While the groups pair nicely as similar but different release mates, they also form a tidy dichotomy, pitting veteran outsider workhorses versus fresh-faced forerunners of an emerging party-rock scene. Ice Cream started in 2009 and now finds itself a comfortable local draw — sometimes even a headliner — at venues such as Churchill's Pub, Bar, and makeshift warehouse spaces along the Biscayne corridor. Animal Tropical, through various incarnations and under different names, has been slogging away for three times as long, pumping out self-released, fully realized albums packed with music no one listens to.

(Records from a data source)

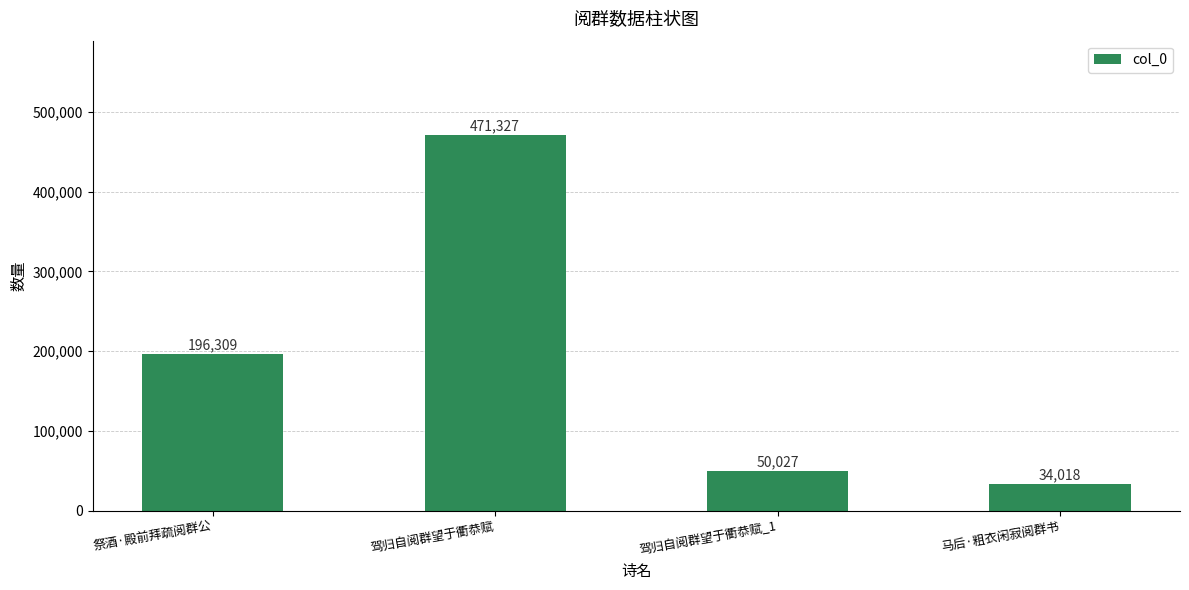

What is the ratio of the value at 驾归自阅群望于衢恭赋 to the value at 马后·粗衣闲寂阅群书?

13.9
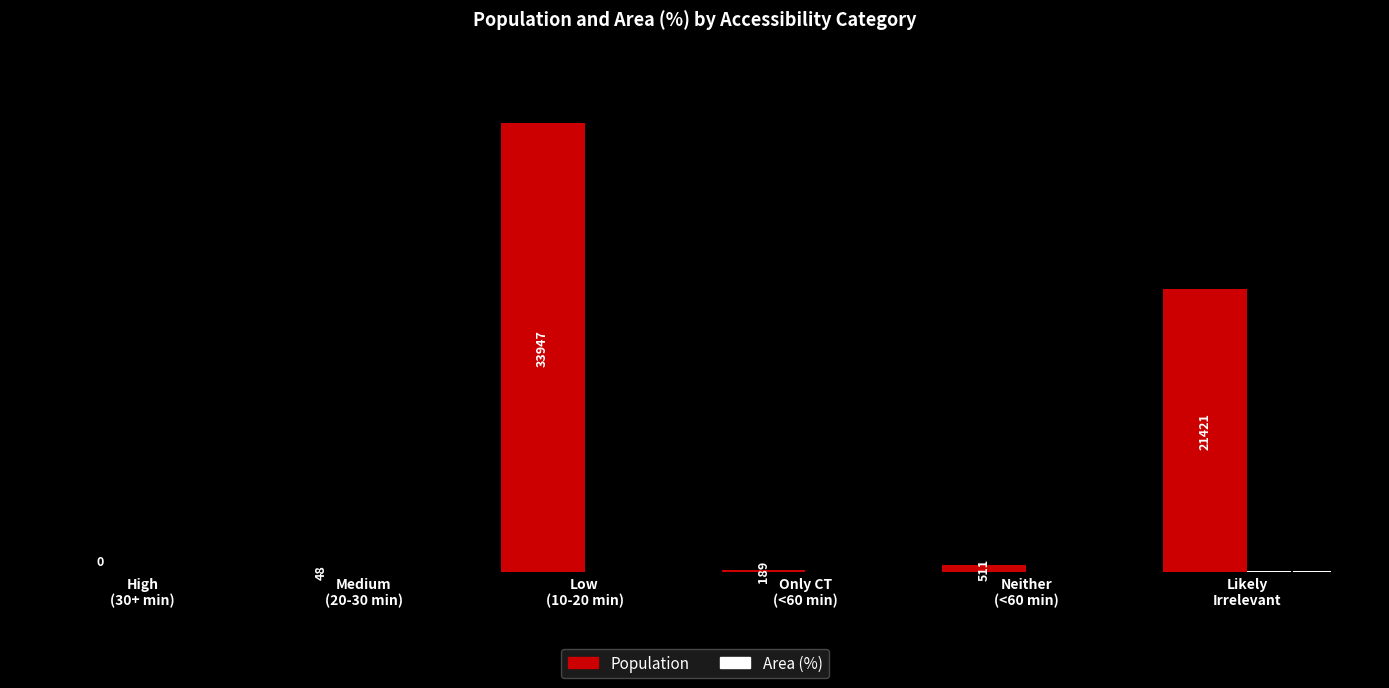

What is the highest value of the Population series?

33947.0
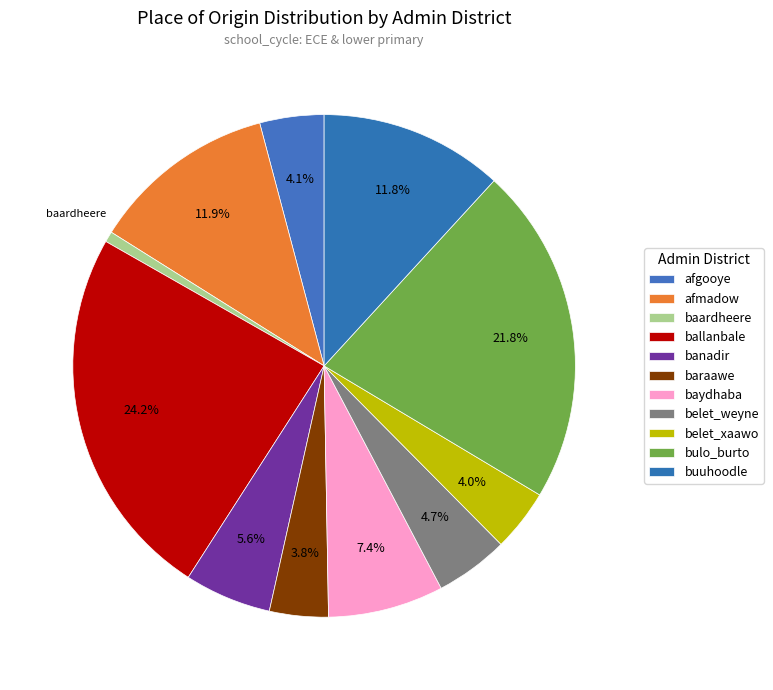

What is the largest slice in the pie chart?

ballanbale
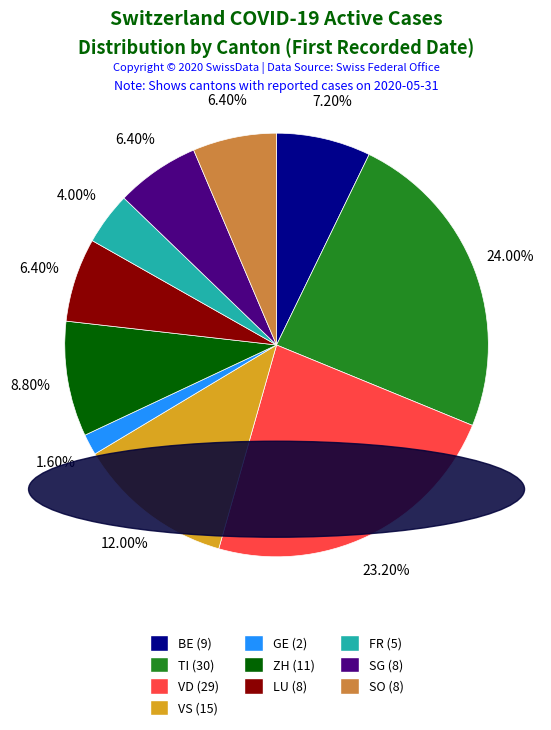

Does any single category account for the majority?

No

| WORK ORDER |
Answer these questions using the passage on Ice Cream and Animal Tropical.
(a) In what year did Ice Cream start?
(b) How much longer than Ice Cream has Animal Tropical been slogging away?
(c) What kind of albums does Animal Tropical put out?

| YOUR SOLUTION |
(a) 2009.
(b) Three times as long.
(c) Self-released, fully realized albums.